• HOW TO COMPLETE THIS TASK: Each line containing the string "used" should be copied out of the entries.

[Saved entries]
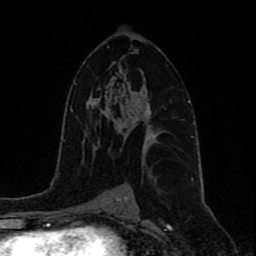
Breast MRI (dynamic contrast-enhanced), one axial slice; slice 53 of 80 in the series (ordered by position); cropped to one breast; dynamic contrast-enhanced series, time point 2 of 9 at this slice position (early post-contrast); 1.5 T; TE 4.2 ms, TR 7 ms; 2 mm slice thickness; 256 × 256 image matrix, field of view 165 × 165 mm. Female patient.
Outlined on this slice (semi-automatic segmentation, software-assisted and operator-edited):
- enhancing-tissue mask used for the functional tumour volume (all voxels passing the contrast-enhancement thresholds inside the analysis volume; usually the tumour): bounding box (x1, y1, x2, y2) in pixels: (121, 92, 162, 152)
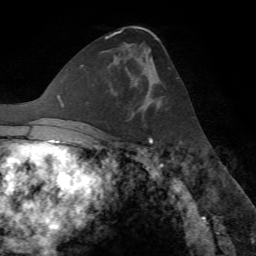
Breast MRI (dynamic contrast-enhanced), one axial slice. Slice 39 of 72 in the series (ordered by position). Cropped to one breast. Dynamic contrast-enhanced series, time point 2 of 7 at this slice position (early post-contrast). 1.5 T. TE 4.2 ms, TR 8.7 ms. 2.2 mm slice thickness. 256 × 256 image matrix, field of view 180 × 180 mm. Female patient.
Outlined on this slice (semi-automatically segmented with operator editing):
- enhancing-tissue mask used for the functional tumour volume (all voxels passing the contrast-enhancement thresholds inside the analysis volume; usually the tumour): box from (x=114, y=49) to (x=162, y=117) px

• RESULT OF THE EXERCISE:
- enhancing-tissue mask used for the functional tumour volume (all voxels passing the contrast-enhancement thresholds inside the analysis volume; usually the tumour): bounding box (x1, y1, x2, y2) in pixels: (121, 92, 162, 152)
- enhancing-tissue mask used for the functional tumour volume (all voxels passing the contrast-enhancement thresholds inside the analysis volume; usually the tumour): box from (x=114, y=49) to (x=162, y=117) px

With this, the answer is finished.